Et parmi les ouvertures, il y a celle d'une grosse SAQ Dépôt, donc à prix réduits en tout temps, à Saint-Bruno, sur le bord d'une autoroute, prévue l'automne prochain.

Et parmi le réaménagement, depuis deux ans, il y a eu aussi la fermeture d'une succursale au centre-ville de Rimouski et une autre au centre de Shawinigan et celle du Vieux-Québec et celle de Pointe-Saint-Charles et Saint-Michel... Plusieurs autres «réaménagements» seraient prévus.

«Les succursales sont rentables, mais on veut qu'elles soient plus rentables encore, note le maire Dorais. On nous dit: ce n'est pas grave, les citoyens iront au marché Atwater... Mais ça ne se fait pas facilement en transports en commun!»
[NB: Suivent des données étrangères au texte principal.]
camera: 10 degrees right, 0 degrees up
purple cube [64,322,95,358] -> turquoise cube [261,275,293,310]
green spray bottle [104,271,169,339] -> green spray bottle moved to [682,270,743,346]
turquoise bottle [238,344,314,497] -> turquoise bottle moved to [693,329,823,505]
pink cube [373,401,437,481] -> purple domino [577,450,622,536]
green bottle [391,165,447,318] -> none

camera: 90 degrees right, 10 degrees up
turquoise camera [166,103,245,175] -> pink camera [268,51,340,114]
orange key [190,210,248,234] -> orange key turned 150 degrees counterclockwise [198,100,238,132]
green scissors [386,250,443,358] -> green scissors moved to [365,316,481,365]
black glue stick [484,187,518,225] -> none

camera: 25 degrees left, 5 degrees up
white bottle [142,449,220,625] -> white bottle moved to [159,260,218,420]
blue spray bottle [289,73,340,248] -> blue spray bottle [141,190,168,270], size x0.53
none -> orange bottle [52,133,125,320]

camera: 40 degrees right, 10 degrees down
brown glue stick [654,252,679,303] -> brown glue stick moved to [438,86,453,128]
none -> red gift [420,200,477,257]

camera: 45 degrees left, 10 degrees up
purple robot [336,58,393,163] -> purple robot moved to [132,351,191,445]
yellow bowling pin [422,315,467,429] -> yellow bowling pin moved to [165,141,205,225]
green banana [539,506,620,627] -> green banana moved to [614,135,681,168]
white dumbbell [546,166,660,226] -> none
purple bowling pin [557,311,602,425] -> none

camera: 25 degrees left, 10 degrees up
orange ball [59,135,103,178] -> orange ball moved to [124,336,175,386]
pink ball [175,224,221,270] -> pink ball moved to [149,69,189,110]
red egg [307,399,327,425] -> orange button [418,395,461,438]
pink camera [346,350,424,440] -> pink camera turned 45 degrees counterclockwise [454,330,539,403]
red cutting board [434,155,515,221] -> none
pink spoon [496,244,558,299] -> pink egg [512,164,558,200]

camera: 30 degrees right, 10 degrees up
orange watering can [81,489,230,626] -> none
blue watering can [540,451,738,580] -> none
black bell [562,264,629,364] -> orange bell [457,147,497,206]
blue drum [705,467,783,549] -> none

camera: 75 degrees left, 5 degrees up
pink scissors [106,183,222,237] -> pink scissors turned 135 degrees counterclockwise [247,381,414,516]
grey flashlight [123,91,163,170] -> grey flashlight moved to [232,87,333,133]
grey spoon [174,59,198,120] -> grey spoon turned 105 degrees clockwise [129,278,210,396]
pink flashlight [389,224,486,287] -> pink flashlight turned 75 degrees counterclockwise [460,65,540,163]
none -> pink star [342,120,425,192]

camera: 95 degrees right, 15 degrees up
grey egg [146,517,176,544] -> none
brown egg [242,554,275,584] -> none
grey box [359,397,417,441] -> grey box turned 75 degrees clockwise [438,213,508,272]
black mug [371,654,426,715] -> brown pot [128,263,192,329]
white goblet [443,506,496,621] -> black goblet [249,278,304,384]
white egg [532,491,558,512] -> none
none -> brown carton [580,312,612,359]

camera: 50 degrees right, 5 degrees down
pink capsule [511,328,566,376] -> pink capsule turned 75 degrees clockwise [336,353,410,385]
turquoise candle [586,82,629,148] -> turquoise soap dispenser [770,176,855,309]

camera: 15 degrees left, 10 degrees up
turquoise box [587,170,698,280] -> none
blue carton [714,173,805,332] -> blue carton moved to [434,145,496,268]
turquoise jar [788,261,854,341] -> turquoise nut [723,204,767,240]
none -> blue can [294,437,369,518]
Il est clair que la densification de Montréal passe par le développement d'artères commerciales pleines de vie. Et parce que la SAQ a le monopole de la vente d'alcool, ses décisions ont immensément d'impact sur le développement de ces rues. Regardez les «noyaux villageois» montréalais, du village Monkland à l'avenue Laurier Est, en passant par l'avenue du Mont-Royal, la rue Masson, etc. La SAQ est au centre de l'action. Elle attire la clientèle. Elle solidifie la fréquentation.

Comme elle a le monopole de la vente l'alcool, personne ne peut répliquer à ses décisions, en ouvrant un petit commerce là où elle a choisi de se retirer, en attirant une clientèle dans les avenues où elle décide de ne pas tenter sa chance.

Veut-on lui laisser tout cet impact? Une autre question à poser à son sujet.